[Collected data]
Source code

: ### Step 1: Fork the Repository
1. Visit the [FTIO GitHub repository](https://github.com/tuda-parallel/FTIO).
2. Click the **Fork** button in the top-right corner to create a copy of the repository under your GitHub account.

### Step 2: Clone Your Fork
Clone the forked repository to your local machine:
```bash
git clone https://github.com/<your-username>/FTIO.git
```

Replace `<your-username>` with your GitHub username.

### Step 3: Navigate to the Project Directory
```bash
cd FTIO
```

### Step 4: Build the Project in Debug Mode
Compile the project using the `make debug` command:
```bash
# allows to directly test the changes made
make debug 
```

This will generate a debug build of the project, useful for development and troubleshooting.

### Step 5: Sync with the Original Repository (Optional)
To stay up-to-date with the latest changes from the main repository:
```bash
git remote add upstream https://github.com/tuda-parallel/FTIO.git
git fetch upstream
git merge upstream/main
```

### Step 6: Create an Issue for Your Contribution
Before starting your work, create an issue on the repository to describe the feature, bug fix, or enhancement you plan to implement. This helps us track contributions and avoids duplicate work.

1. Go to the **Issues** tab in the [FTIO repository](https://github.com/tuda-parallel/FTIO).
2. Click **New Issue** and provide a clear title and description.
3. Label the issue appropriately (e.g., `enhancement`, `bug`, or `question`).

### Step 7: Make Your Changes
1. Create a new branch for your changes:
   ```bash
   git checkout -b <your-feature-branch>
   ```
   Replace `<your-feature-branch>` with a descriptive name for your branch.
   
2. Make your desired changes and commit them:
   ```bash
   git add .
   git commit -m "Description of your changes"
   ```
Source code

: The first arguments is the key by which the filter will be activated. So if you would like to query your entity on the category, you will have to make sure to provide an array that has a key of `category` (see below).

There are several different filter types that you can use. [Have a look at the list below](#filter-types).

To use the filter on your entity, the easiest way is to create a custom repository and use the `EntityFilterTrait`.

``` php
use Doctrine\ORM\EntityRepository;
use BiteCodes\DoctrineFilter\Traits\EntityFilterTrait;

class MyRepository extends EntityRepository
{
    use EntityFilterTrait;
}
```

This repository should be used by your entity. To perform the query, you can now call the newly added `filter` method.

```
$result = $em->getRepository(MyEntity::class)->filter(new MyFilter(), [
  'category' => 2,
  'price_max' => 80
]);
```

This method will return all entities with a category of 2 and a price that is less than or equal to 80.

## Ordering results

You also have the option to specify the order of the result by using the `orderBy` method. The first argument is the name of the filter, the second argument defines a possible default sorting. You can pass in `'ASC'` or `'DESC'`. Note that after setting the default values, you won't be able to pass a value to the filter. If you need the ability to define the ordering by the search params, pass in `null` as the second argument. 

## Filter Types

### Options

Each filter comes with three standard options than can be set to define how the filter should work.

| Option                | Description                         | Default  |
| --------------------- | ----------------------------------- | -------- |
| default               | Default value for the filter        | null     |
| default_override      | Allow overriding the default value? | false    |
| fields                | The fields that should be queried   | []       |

• **Assignment**: Each line from the one holding "## Filter Types" to the end of the entries is to be written out exactly. Skip every line before it.

• **Written response**:
## Filter Types

### Options

Each filter comes with three standard options than can be set to define how the filter should work.

| Option                | Description                         | Default  |
| --------------------- | ----------------------------------- | -------- |
| default               | Default value for the filter        | null     |
| default_override      | Allow overriding the default value? | false    |
| fields                | The fields that should be queried   | []       |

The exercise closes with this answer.